Al cabo de un instante, Sanjit reapareció con Dorian bajo un brazo y el cubo del baño y los recipientes semilimpios en el otro.
—Vamos, hombrecito —le pidió—. Vuélvete a la cama.
Pero Dorian no quería. Se puso a gritar y a agitar los brazos como un poseso.
Estalló el caos. Dos niños empezaron a llorar escandalosamente, un tercero se cayó de la cama al suelo, y un cuarto gritaba:
—¡Quiero a mi mamá, quiero a mi mamá!
Entonces retumbó una tos muy fuerte, tanto que atrajo todas las miradas. Procedía del niño, de Dorian.
Estaba de pie. Parecía sorprendido por lo que acababa de salirle de la boca.
Retrocedió y volvió a toser.
—¡No!
Dahra ahogó un grito.
Lana se plantó junto al niño de un salto, le colocó la mano en la sien y presionó.
El niño tosió con tanta fuerza que cayó de espaldas.
Sanjit se puso a horcajadas y sujetó a la criatura. Mientras, Lana le colocaba las manos encima: una sobre el pecho que respiraba agitadamente y la otra, en un costado de la garganta.
Dorian tosió con un espasmo tan violento que Sanjit cayó hacia atrás y la cabeza del chico se golpeó ruidosamente contra el suelo. Lana no lo soltó.
—Está tan caliente que apenas puedo sos… —dijo ella mientras Dorian se convulsionaba, doblado en forma de C.
Volvió a toser y los pedazos de carne ensangrentados que escupió salpicaron el rostro de Sanjit. Lana no flaqueó ni se retiró, pero Dorian volvió a toser: la sangre había empezado a brotarle de los oídos y le goteaba de los labios.

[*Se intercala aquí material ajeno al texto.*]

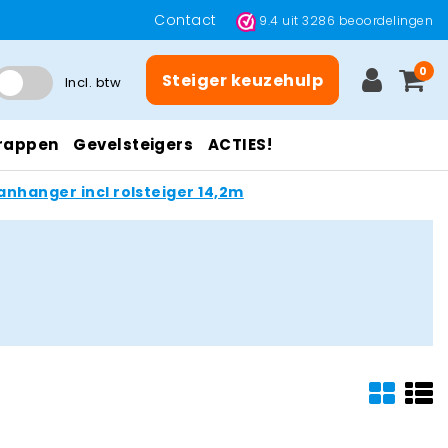
Contact
9.4
uit
3286
beoordelingen
0
Steiger keuzehulp
Incl. btw
rappen
Gevelsteigers
ACTIES!
anhanger incl rolsteiger 14,2m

Lana se puso en pie de repente y se apartó.
—No pares —le suplicó Dahra.
—No puedo curar la muerte —susurró Lana.
Justo entonces, dos chavales aparecieron cargando a una tercera. Desde el otro lado de la habitación, Lana vio claramente que la chica a la que arrastraban con tanto esfuerzo ya no estaba con ellos.
Y Dahra también se dio cuenta.
—Bajadla —indicó—. Bajadla y salid de aquí; lavaos en las olas e iros a casa.
—¿Se pondrá bien? Vive con nosotros.
—Haremos todo lo que podamos —dijo Dahra cansinamente. Y, cuando se hubieron marchado, añadió en voz baja—: O sea, una mierda…
Lana cerró los ojos y sintió que la Oscuridad trataba de alcanzarla; no dejaba de buscarla. Un débil tentáculo intentaba alcanzar su mente.
«Ya veo: así es como nos destruyes —pensó Lana—. Así nos matas. A la antigua usanza: con una plaga».